:: Passage provided

[MD] The anti-SOM Revolution

David Morey davidint at blueyonder.co.uk
Sun May 5 02:54:17 PDT 2013


Hi folks

I have almost exclusively emailed about pre-conceptual experience so this is
exactly wrong.
Some say DQ, I have been saying DQ and pre-conceptual SQ and conceptual SQ.

Of course we can reason about what we do not experience or have never
experienced,
I give dinosaurs as a pretty reasonable example, problem for the
creationists and
idealists out there of course. I do not suggest that we can say anything
about what
causes patterns, patterns that we experience. But we can sure name them and
give
them concepts. Now without any thoughts about objects or materials or
substances
we can call a certain pattern we experience 'our toys', we can throw them
out of
our pram and out of our sight, and mummy can give them back to us later. Is
it
reasonable to assert that our toy patterns keep existing whilst they are out
of our
sight and adopt the idea of realism. Seems to me we can adopt realism as a
good idea and not adopt any SOM dualisms about subjects and objects, rather
we are adopting realism about SQ, that patterns come and go from our
experience,
and keep existing, I am pretty confident that DMB is going to read this
email and
suffer all his usual prejudices and failure to follow my reasoning as usual
even
though I have never met him. Now I have no views about him being some sort
of material or substance or subject or object because that is SOM, but
clearly
making sense of my experience and the coming and going of evidence for the
on-going
reality of DMB is perfectly reasonable and realistic, DMB can't seem to do
this
thinking without slipping into SOM (he imagines I said patterns are objects
yet again)
but I find it no problem. Two cheers for non-SOM realism! Yes realism was
part of the
reason that the metaphysical substances are proposed by Descartes, yes I
reject the
metaphysical substances of SOM, not so very hard to see that I am suggesting
we
can nonetheless adopt realism in the MOQ, I think you get into a mess unless
you
do, you are likely to come over all idealistic, yet idealism is a form of
SOM thinking,
only if there is something separate to reject can you think idealism has any
meaning.
Realism without dualism means that you do not have to imagine that there is
some
realm you cannot experience, you can experience anything real, but quite
obviously
we cannot experience everything, we are finite and limited (well maybe DMB
doesn't
think he is), there are experience I have had they you have not and the
other way
round, we can discuss these but no more, we know we have limits, and we know
that people had experienced before we were born, and there were times before
any
human beings, these gaps are obvious and we cannot recognise them.  If the
dead
cat smells terrible it has been dead for some time, and it fell out the tree
when we
were not there. Realism is nothing to do with SOM, SOM is a bad way to
understand
realism, but MOQ can embrace realism in a non-SOM way, easy peasy. Non-SOM
realism, try it you might like it. I know it is harder to understand than
SOM type
idealism, but it gives us an MOQ with less SOM than an idealistic
non-realist
MOQ, that sounds like SOM style postmodernism too. If we recognise other
people with separate experiences from ourselves in MOQ then we have to
adopt realism, otherwise you are making MOQ solipsistic.

::::

Problem A ::
Can you copy out, unchanged, the part of the records that runs from their first line through the line containing "правило касается негативных и", with both of those lines included?

:: Dataset excerpts

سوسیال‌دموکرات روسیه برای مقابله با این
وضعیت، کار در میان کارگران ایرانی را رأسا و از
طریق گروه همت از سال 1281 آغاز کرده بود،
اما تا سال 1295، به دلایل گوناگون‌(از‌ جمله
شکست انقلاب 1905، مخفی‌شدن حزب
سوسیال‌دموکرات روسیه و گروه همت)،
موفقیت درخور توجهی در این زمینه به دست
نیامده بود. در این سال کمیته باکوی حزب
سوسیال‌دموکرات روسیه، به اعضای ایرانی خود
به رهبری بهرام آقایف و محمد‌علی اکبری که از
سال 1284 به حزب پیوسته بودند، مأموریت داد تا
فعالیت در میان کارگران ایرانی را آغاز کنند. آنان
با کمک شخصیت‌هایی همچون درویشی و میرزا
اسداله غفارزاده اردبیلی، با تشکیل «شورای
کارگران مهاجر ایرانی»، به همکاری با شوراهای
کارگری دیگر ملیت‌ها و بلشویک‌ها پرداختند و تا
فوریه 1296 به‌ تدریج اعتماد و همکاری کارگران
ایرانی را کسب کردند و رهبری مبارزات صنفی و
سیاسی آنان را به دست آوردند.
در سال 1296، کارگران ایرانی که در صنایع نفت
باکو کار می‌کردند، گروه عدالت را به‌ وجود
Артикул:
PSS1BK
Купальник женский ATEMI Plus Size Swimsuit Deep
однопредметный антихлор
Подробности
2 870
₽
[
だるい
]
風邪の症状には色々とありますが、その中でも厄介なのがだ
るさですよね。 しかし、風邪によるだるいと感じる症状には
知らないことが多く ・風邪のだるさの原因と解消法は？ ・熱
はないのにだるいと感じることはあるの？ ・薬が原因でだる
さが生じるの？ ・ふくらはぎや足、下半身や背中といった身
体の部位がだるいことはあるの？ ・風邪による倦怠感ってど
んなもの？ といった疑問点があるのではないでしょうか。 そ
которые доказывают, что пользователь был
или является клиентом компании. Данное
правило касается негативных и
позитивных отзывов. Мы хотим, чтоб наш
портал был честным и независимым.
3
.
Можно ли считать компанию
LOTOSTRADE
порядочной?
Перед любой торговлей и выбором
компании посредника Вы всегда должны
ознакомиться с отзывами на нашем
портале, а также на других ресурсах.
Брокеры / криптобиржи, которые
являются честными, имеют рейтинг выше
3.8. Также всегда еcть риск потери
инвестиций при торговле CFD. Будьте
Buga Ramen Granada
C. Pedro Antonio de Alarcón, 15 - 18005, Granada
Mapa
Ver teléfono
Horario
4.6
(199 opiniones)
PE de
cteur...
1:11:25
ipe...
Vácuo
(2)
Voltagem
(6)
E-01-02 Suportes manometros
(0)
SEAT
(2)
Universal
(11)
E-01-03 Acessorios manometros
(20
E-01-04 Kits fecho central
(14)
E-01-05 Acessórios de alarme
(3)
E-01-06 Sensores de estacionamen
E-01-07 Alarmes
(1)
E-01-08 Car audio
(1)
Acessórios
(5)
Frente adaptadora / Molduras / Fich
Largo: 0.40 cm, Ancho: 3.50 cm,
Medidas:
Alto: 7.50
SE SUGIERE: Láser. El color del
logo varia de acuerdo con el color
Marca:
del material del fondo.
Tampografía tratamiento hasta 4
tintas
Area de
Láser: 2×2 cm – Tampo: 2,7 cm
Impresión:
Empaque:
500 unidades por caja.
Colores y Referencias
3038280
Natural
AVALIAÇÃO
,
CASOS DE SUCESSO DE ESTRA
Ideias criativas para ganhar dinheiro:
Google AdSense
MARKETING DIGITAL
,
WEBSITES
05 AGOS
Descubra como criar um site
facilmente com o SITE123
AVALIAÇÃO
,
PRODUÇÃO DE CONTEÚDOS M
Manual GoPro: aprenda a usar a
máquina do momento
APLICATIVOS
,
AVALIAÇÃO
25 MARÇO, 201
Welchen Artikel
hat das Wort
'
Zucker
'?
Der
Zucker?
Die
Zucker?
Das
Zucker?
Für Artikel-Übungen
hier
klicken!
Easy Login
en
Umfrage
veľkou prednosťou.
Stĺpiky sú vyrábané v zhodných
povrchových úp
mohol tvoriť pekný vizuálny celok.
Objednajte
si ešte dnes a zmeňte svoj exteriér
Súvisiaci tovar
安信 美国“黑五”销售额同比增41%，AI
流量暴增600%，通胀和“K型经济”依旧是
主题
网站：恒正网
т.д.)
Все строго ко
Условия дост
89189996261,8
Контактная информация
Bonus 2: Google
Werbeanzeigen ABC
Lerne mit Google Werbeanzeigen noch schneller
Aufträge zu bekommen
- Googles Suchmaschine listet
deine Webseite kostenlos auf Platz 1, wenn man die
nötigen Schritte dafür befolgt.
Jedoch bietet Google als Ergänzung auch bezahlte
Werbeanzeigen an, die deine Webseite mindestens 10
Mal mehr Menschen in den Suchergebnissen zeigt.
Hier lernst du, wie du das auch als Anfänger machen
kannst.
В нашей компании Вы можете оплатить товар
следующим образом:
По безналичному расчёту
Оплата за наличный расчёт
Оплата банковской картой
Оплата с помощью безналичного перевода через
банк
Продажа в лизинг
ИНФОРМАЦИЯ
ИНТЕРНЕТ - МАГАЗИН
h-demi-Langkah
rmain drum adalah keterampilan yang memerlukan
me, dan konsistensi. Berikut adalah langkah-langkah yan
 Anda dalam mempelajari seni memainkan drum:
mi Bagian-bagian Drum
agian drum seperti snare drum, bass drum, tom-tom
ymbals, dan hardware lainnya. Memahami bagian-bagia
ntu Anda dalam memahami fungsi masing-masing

::::

Problem B ::
Can you continue the mailing-list post on non-SOM realism from the point where it stops?

Task result A ::
سوسیال‌دموکرات روسیه برای مقابله با این
وضعیت، کار در میان کارگران ایرانی را رأسا و از
طریق گروه همت از سال 1281 آغاز کرده بود،
اما تا سال 1295، به دلایل گوناگون‌(از‌ جمله
شکست انقلاب 1905، مخفی‌شدن حزب
سوسیال‌دموکرات روسیه و گروه همت)،
موفقیت درخور توجهی در این زمینه به دست
نیامده بود. در این سال کمیته باکوی حزب
سوسیال‌دموکرات روسیه، به اعضای ایرانی خود
به رهبری بهرام آقایف و محمد‌علی اکبری که از
سال 1284 به حزب پیوسته بودند، مأموریت داد تا
فعالیت در میان کارگران ایرانی را آغاز کنند. آنان
با کمک شخصیت‌هایی همچون درویشی و میرزا
اسداله غفارزاده اردبیلی، با تشکیل «شورای
کارگران مهاجر ایرانی»، به همکاری با شوراهای
کارگری دیگر ملیت‌ها و بلشویک‌ها پرداختند و تا
فوریه 1296 به‌ تدریج اعتماد و همکاری کارگران
ایرانی را کسب کردند و رهبری مبارزات صنفی و
سیاسی آنان را به دست آوردند.
در سال 1296، کارگران ایرانی که در صنایع نفت
باکو کار می‌کردند، گروه عدالت را به‌ وجود
Артикул:
PSS1BK
Купальник женский ATEMI Plus Size Swimsuit Deep
однопредметный антихлор
Подробности
2 870
₽
[
だるい
]
風邪の症状には色々とありますが、その中でも厄介なのがだ
るさですよね。 しかし、風邪によるだるいと感じる症状には
知らないことが多く ・風邪のだるさの原因と解消法は？ ・熱
はないのにだるいと感じることはあるの？ ・薬が原因でだる
さが生じるの？ ・ふくらはぎや足、下半身や背中といった身
体の部位がだるいことはあるの？ ・風邪による倦怠感ってど
んなもの？ といった疑問点があるのではないでしょうか。 そ
которые доказывают, что пользователь был
или является клиентом компании. Данное
правило касается негативных и

Task result B ::
David M

-----Original Message----- 
From: david buchanan
Sent: Saturday, May 04, 2013 9:31 PM
To: moq_discuss at moqtalk.org
Subject: [MD] The anti-SOM Revolution


In the thread titled "Putting SOM back into the MOQ by excluding SQ, let's
not do that say some of us,"...

Arlo said to Ron:

I'm beginning to think that until people can show they understand the term
"SOM", posts where they use this term should be flagged.  "SOM" refers to
pre-experiential existence; whether you call that which precedes experience
'objects' or 'patterns' does not matter, it is the PRE-EXPERIENTIAL
assumption that defines SOM, not the use of the word 'object'. We "sink back
to SOM" when we talk about pre-experiential existence. THAT is SOM. THAT is
why the MOQ is different, radically different, when it proposes that ALL
static quality ("patterns") are POST-experiential. In "SOM", 'we' experience
'static quality'. In the MOQ, 'static quality' emerges FROM experience.
These are two radically different views, and THIS is where the "Copernican"
revolution of the MOQ is found.



dmb says:
I think that's exactly right. Apparently, there are quite a few participants
who use the term "SOM" without understanding what it means or why it's a
problem. Since the MOQ is a solution to that problem, it's going to be very
difficult to understand the MOQ unless you have a good handle on the meaning
of SOM.

It's like that old riddle about the sound of unheard trees in the forest. In
order to determine if a tree can exist independently of the mind, we need to
be able to conceive of an unconceived tree. We have to image the sound of
the unheard, the sight of the unseen. Yet as soon as we try to think about
this tree, we have already moved over to the conceptual. So we have failed.
To believe that trees exist outside of the mind, is to say they exist
independently of our perceptions and conceptions, BUT these "objective"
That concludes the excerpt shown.